*VORGEGEBENER TEXT*.
##############################
Die von Udo Lattek trainierte Mannschaft traf auf eine Kehdinger Auswahl, gebildet aus den Vereinen SV Drochtersen/Assel, TuSV Bützfleth, SV Dornbusch und SG Freiburg/Oederquart. Den Auftritt hatte der ortsansässige Bäckermeister Hans-Jürgen Kühlcke mit seinen bundesweiten Kontakten eingefädelt. Was niemand auch nur ahnen konnte: Auf dem hartgefrorenen Boden am Elbdeich besiegten die Bezirks- und Kreisliga-Kicker die mit allen Nationalspielern angereiste Star-Truppe vor 2200 Zuschauern am Sonntagmittag mit 5:3 Toren. Eine Sternstunde für die Kehdinger Akteure. Natürlich sorgte das unfassbare Ergebnis für riesige Schlagzeilen im deutschen Blätterwald.

Ich, Dieter Albrecht, war an diesem Tag für den Sport-Informations-Dienst (SID) tätig, der von mir routinemäßig einen Kurzbericht vom Spiel anforderte. Es sollte anders kommen. Ich musste dem verantwortlichen Redakteur der Agentur klar machen, dass es sich bei dem unglaublichen Ergebnis um keinen verfrühten Aprilscherz handelte. Aus einer schlichten Meldung wurde eine längere Geschichte mit Hintergründen und Stimmen, vor allem des FC Bayern.

Die Pressekonferenz nach dem Abpfiff hatte es in sich. Bayern-Manager Uli Hoeneß erschien mit Zornesröte im Gesicht, entschuldigte sich zuerst für den blamablen Auftritt seiner offensichtlich lustlosen Truppe. Die Platzverhältnisse wollte er nicht als Rechtfertigung oder Entschuldigung gelten lassen, auch wenn auf dem knüppelharten Geläuf keiner der hochbezahlten Profis das Risiko einer Verletzung eingehen wollte.

Für Hoeneß, der seinem Ärger schon zur Halbzeitpause in der Kabine lautstark Luft gemacht hatte, standen die Außendarstellung des Vereins und das zu erwartende Echo in den Medien im Vordergrund. Spontan kündigte der Manager an, dem örtlichen Kindergarten 5000 Mark der vereinbarten Gage zu spenden. Die Geste hinterließ Eindruck. Doch es blieb bei einem Versprechen, denn der Geldbetrag kam in Freiburg nie an. Eher untypisch für Hoeneß, der für seine soziale Einstellung bekannt ist.
##############################
*DATENABSCHNITT*.
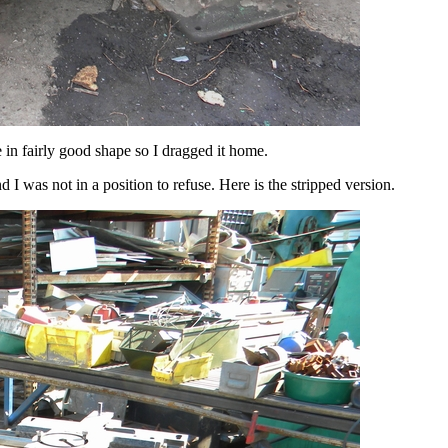
e in fairly good shape so I dragged it home.
 I was not in a position to refuse. Here is the stripped version.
##############################
*AUFGABENSTELLUNG*.
Beantworte die drei Fragen zum Text über das Spiel des FC Bayern gegen die Kehdinger Auswahl.
1. Vor wie vielen Zuschauern fand das Spiel statt?
2. Für welche Agentur arbeitete Dieter Albrecht an diesem Tag?
3. Welchen Betrag kündigte Uli Hoeneß als Spende für den örtlichen Kindergarten an?
Das Material ist eigenständig und gehört nicht zum Text.

*LÖSUNG*.
1. Vor 2200 Zuschauern.
2. Für den Sport-Informations-Dienst (SID).
3. 5000 Mark der vereinbarten Gage.